Tierra de contrastes, Extremadura constituye un destino idóneo para quienes quieren entrar en contacto con una realidad nueva, sorprendente y estimulante. Un viaje a través de ella se convierte en un verdadero paseo por la historia, marcando cada recorrido con distintos telones de fondo, con los cambios de unos paisajes a otros. ¡Vívela!
DOLMEN DE MAGACELA
Magacela es un municipio de la provincia de Badajoz, la población se sitúa en la parte más alta de la ladera de la sierra que lleva su mismo nombre, sierra sobre la que se alza el castillo cuyos orígenes alcanzan la protohistoria(los períodos de la Edad de Bronce y del Hierro están allí documentados), aunque sea durante la fase de ocupación islámica y la posterior de repoblación cristiana cuando se edifiquen construcciones que hoy pueden contemplarse.

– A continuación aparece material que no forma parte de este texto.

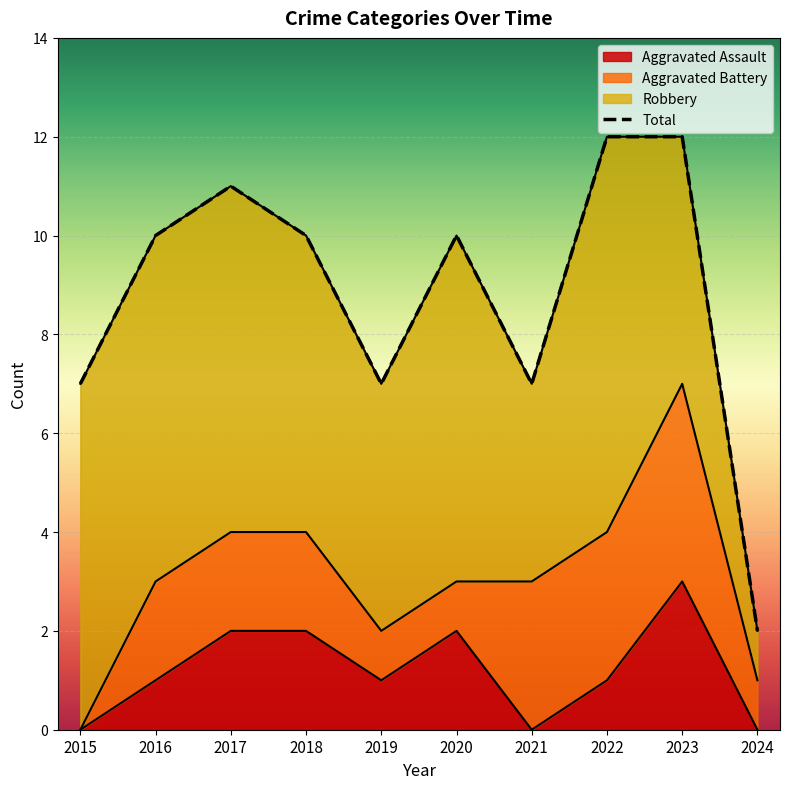

The Total series shows 10 at 2018. True or false?

True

También se conoce un asentamiento de la Edad del Cobre cercano a Magacela, a este momento se adscriben los abrigos con pinturas rupestres que aparecen en la cresta rocosa de la sierra. Completan el conjunto arqueológico de Magacela una seria de dólmenes o sepulcros megalíticos conocidos desde antiguo, que se datan también en el período calcolítico, se trata de dólmenes de Campillo (de tipo cupuliforme), Campillo II, el Revellado y el de Cerca del Marco o Marzoco, también llamado Dolmen de Magacela.
El dolmen del Marco se encuentra cercano a la población, teniendo un acceso muy sencillo: en la carretera que llega desde La Coronada, en las inmediaciones de Magacela, se ubica un camino a la izquierda que parte de la carretera, a muy pocos metros se alza el dolmen, en un terreno de labor arado. El dolmen se conforma con 12 ortostatos hincados que conforman una cámara poligonal de 4,8 metros de diámetro. Se documenta la galería como un tramo de 9 metros por 1,7 de ancho.
Una característica importante es la aparición de grabados en algunos de los ortostatos. Estos grabados se corresponden con la tipología esquemática y presentan varias figuras. Destaca un gran soliforme en el mismo ortostato en el que aparecen grabados un complejo ramiforma y un serpentiforme. Aparecen también distribuidas por este ortostato y por la mayoría de los que conforman el dolmen una seria de cazoletas (pequeños agujeros circulares labrados en la piedra), y de algunas de ellas parten trazos grabados, tanto lineales como serpentiformes. Los grabados son de trazos grueso, continuo y de cierta profundidad.